What needs to be done: Two lines mark the range in the entries below: the one holding "Adyam Redae, from" and the one holding "ADMINISTRATIVE AGENT REPORT". Set down those two and all lines between them, exactly.

Data records:
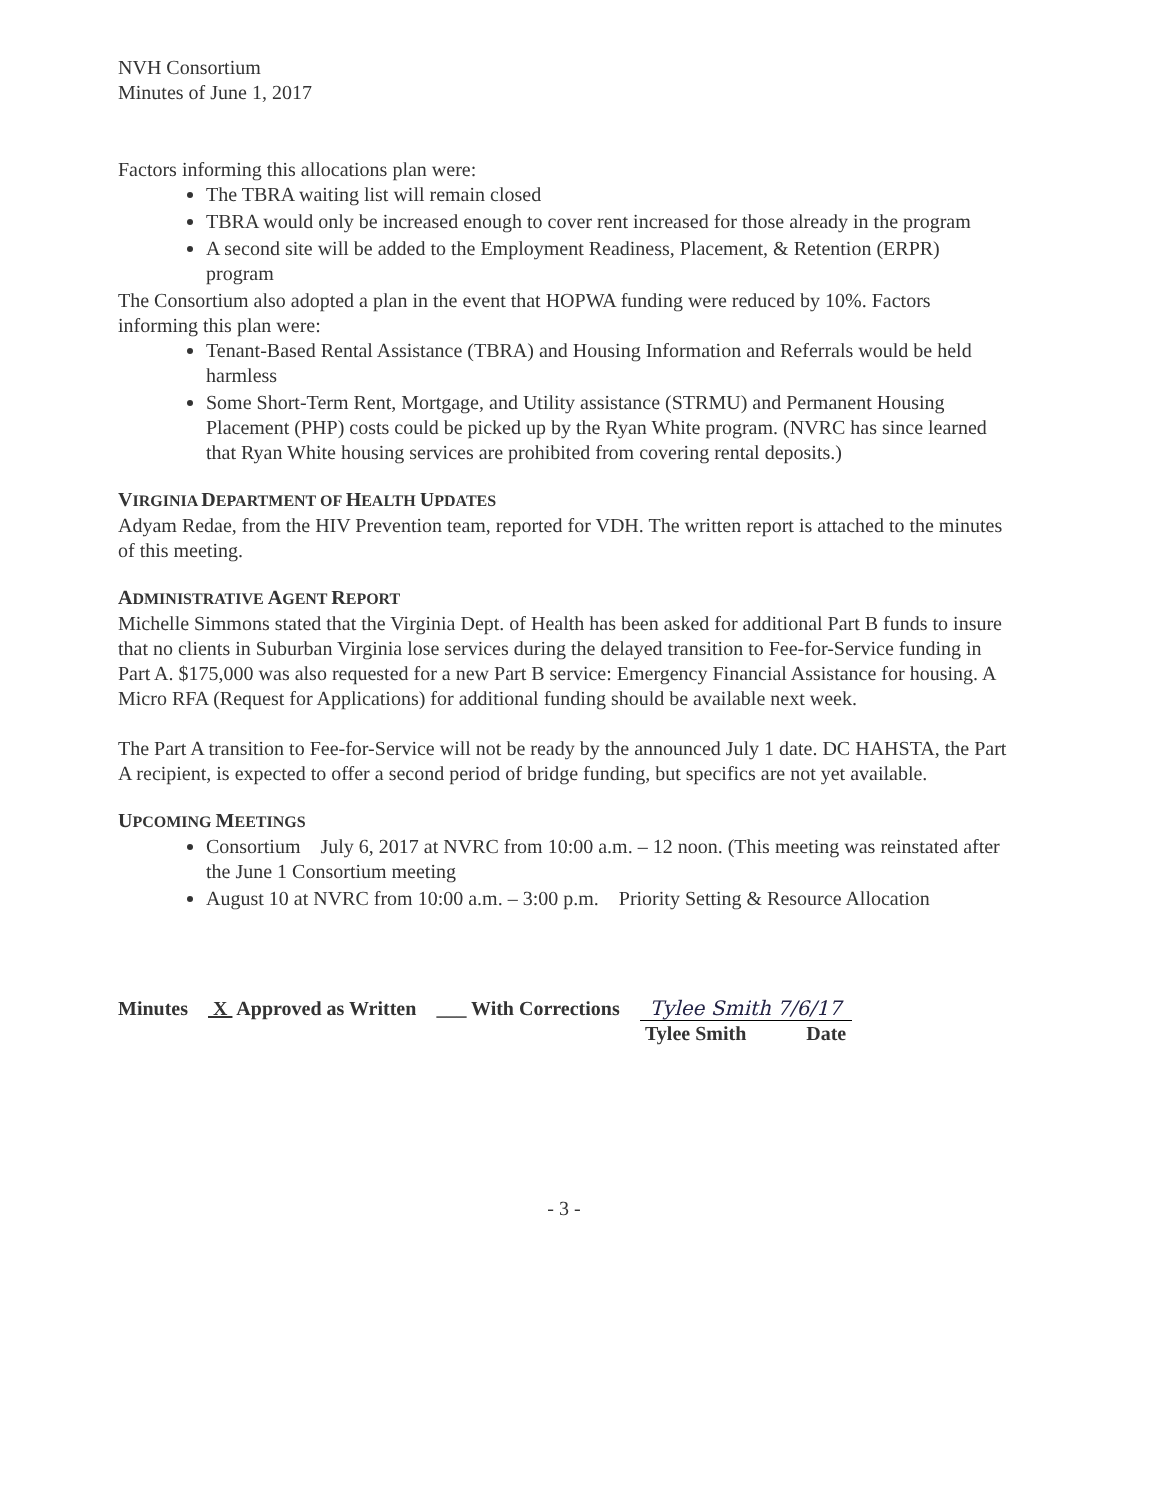NVH Consortium
Minutes of June 1, 2017
Factors informing this allocations plan were:
The TBRA waiting list will remain closed
TBRA would only be increased enough to cover rent increased for those already in the program
A second site will be added to the Employment Readiness, Placement, & Retention (ERPR) program
The Consortium also adopted a plan in the event that HOPWA funding were reduced by 10%. Factors informing this plan were:
Tenant-Based Rental Assistance (TBRA) and Housing Information and Referrals would be held harmless
Some Short-Term Rent, Mortgage, and Utility assistance (STRMU) and Permanent Housing Placement (PHP) costs could be picked up by the Ryan White program. (NVRC has since learned that Ryan White housing services are prohibited from covering rental deposits.)
VIRGINIA DEPARTMENT OF HEALTH UPDATES
Adyam Redae, from the HIV Prevention team, reported for VDH. The written report is attached to the minutes of this meeting.
ADMINISTRATIVE AGENT REPORT
Michelle Simmons stated that the Virginia Dept. of Health has been asked for additional Part B funds to insure that no clients in Suburban Virginia lose services during the delayed transition to Fee-for-Service funding in Part A. $175,000 was also requested for a new Part B service: Emergency Financial Assistance for housing. A Micro RFA (Request for Applications) for additional funding should be available next week.
The Part A transition to Fee-for-Service will not be ready by the announced July 1 date. DC HAHSTA, the Part A recipient, is expected to offer a second period of bridge funding, but specifics are not yet available.
UPCOMING MEETINGS
Consortium July 6, 2017 at NVRC from 10:00 a.m. – 12 noon. (This meeting was reinstated after the June 1 Consortium meeting
August 10 at NVRC from 10:00 a.m. – 3:00 p.m. Priority Setting & Resource Allocation
Minutes X Approved as Written ___ With Corrections Tylee Smith 7/6/17
Tylee Smith Date
- 3 -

Solution to this task:
Adyam Redae, from the HIV Prevention team, reported for VDH. The written report is attached to the minutes of this meeting.
ADMINISTRATIVE AGENT REPORT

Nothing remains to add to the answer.